The whole listing below must be printed again exactly, images excluded.
START Excerpted data
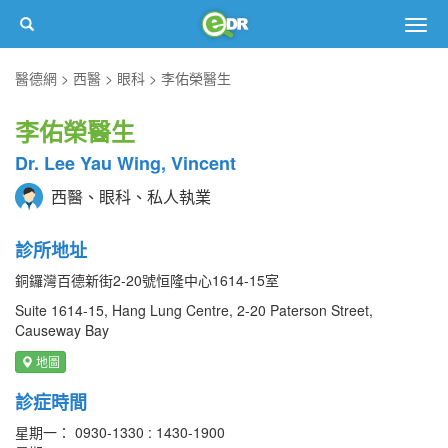
Togg
navig
醫德網
西醫
眼科
李佑榮醫生
李佑榮醫生
Dr. Lee Yau Wing, Vincent
西醫、眼科、私人執業
診所地址
銅鑼灣百德新街2-20號恒隆中心1614-15室
Suite 1614-15, Hang Lung Centre, 2-20 Paterson Street,
Causeway Bay
地圖
診症時間
星期一： 0930-1330 : 1430-1900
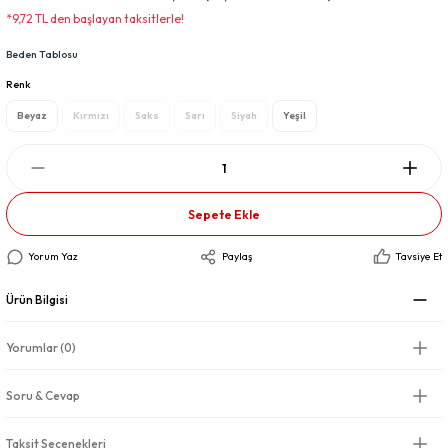
*9,72 TL den başlayan taksitlerle!
Beden Tablosu
Renk
Beyaz
Kırmızı
Saks
Sarı
Siyah
Yeşil
Sepete Ekle
Yorum Yaz
Paylaş
Tavsiye Et
Ürün Bilgisi
Yorumlar (0)
Soru & Cevap
Taksit Seçenekleri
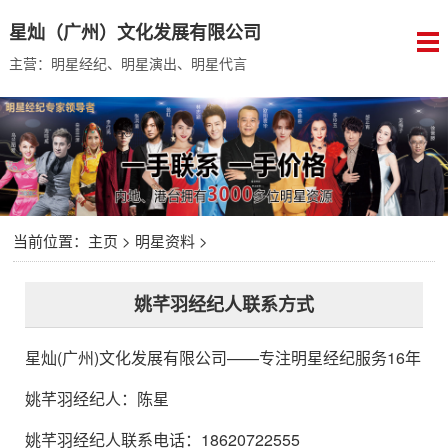
星灿（广州）文化发展有限公司
主营：明星经纪、明星演出、明星代言
当前位置：
主页
>
明星资料
>
姚芊羽经纪人联系方式
星灿(广州)文化发展有限公司
——专注明星经纪服务16年
姚芊羽经纪人
：
陈星
姚芊羽经纪人联系电话：18620722555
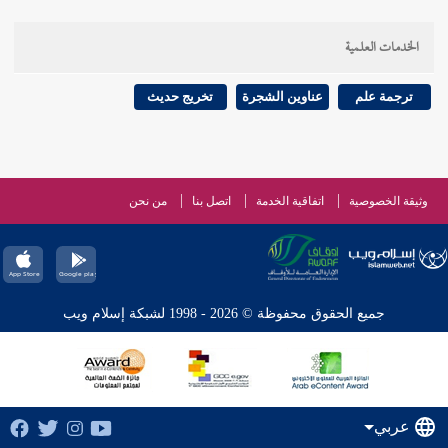
الخدمات العلمية
ترجمة علم
عناوين الشجرة
تخريج حديث
وثيقة الخصوصية
اتفاقية الخدمة
اتصل بنا
من نحن
جميع الحقوق محفوظة © 2026 - 1998 لشبكة إسلام ويب
عربي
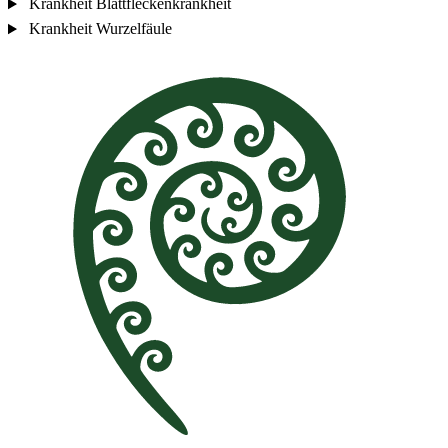
Krankheit
Blattfleckenkrankheit
Krankheit
Wurzelfäule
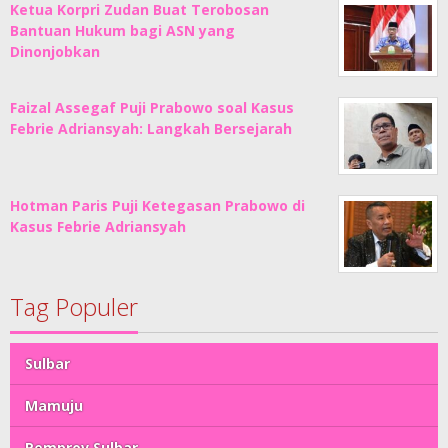
Ketua Korpri Zudan Buat Terobosan
Bantuan Hukum bagi ASN yang
Dinonjobkan
Faizal Assegaf Puji Prabowo soal Kasus
Febrie Adriansyah: Langkah Bersejarah
Hotman Paris Puji Ketegasan Prabowo di
Kasus Febrie Adriansyah
Tag Populer
Sulbar
Mamuju
Pemprov Sulbar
END Excerpted data
• [Task output]:
Togg
navig
醫德網
西醫
眼科
李佑榮醫生
李佑榮醫生
Dr. Lee Yau Wing, Vincent
西醫、眼科、私人執業
診所地址
銅鑼灣百德新街2-20號恒隆中心1614-15室
Suite 1614-15, Hang Lung Centre, 2-20 Paterson Street,
Causeway Bay
地圖
診症時間
星期一： 0930-1330 : 1430-1900
*9,72 TL den başlayan taksitlerle!
Beden Tablosu
Renk
Beyaz
Kırmızı
Saks
Sarı
Siyah
Yeşil
Sepete Ekle
Yorum Yaz
Paylaş
Tavsiye Et
Ürün Bilgisi
Yorumlar (0)
Soru & Cevap
Taksit Seçenekleri
星灿（广州）文化发展有限公司
主营：明星经纪、明星演出、明星代言
当前位置：
主页
>
明星资料
>
姚芊羽经纪人联系方式
星灿(广州)文化发展有限公司
——专注明星经纪服务16年
姚芊羽经纪人
：
陈星
姚芊羽经纪人联系电话：18620722555
الخدمات العلمية
ترجمة علم
عناوين الشجرة
تخريج حديث
وثيقة الخصوصية
اتفاقية الخدمة
اتصل بنا
من نحن
جميع الحقوق محفوظة © 2026 - 1998 لشبكة إسلام ويب
عربي
Krankheit
Blattfleckenkrankheit
Krankheit
Wurzelfäule
Ketua Korpri Zudan Buat Terobosan
Bantuan Hukum bagi ASN yang
Dinonjobkan
Faizal Assegaf Puji Prabowo soal Kasus
Febrie Adriansyah: Langkah Bersejarah
Hotman Paris Puji Ketegasan Prabowo di
Kasus Febrie Adriansyah
Tag Populer
Sulbar
Mamuju
Pemprov Sulbar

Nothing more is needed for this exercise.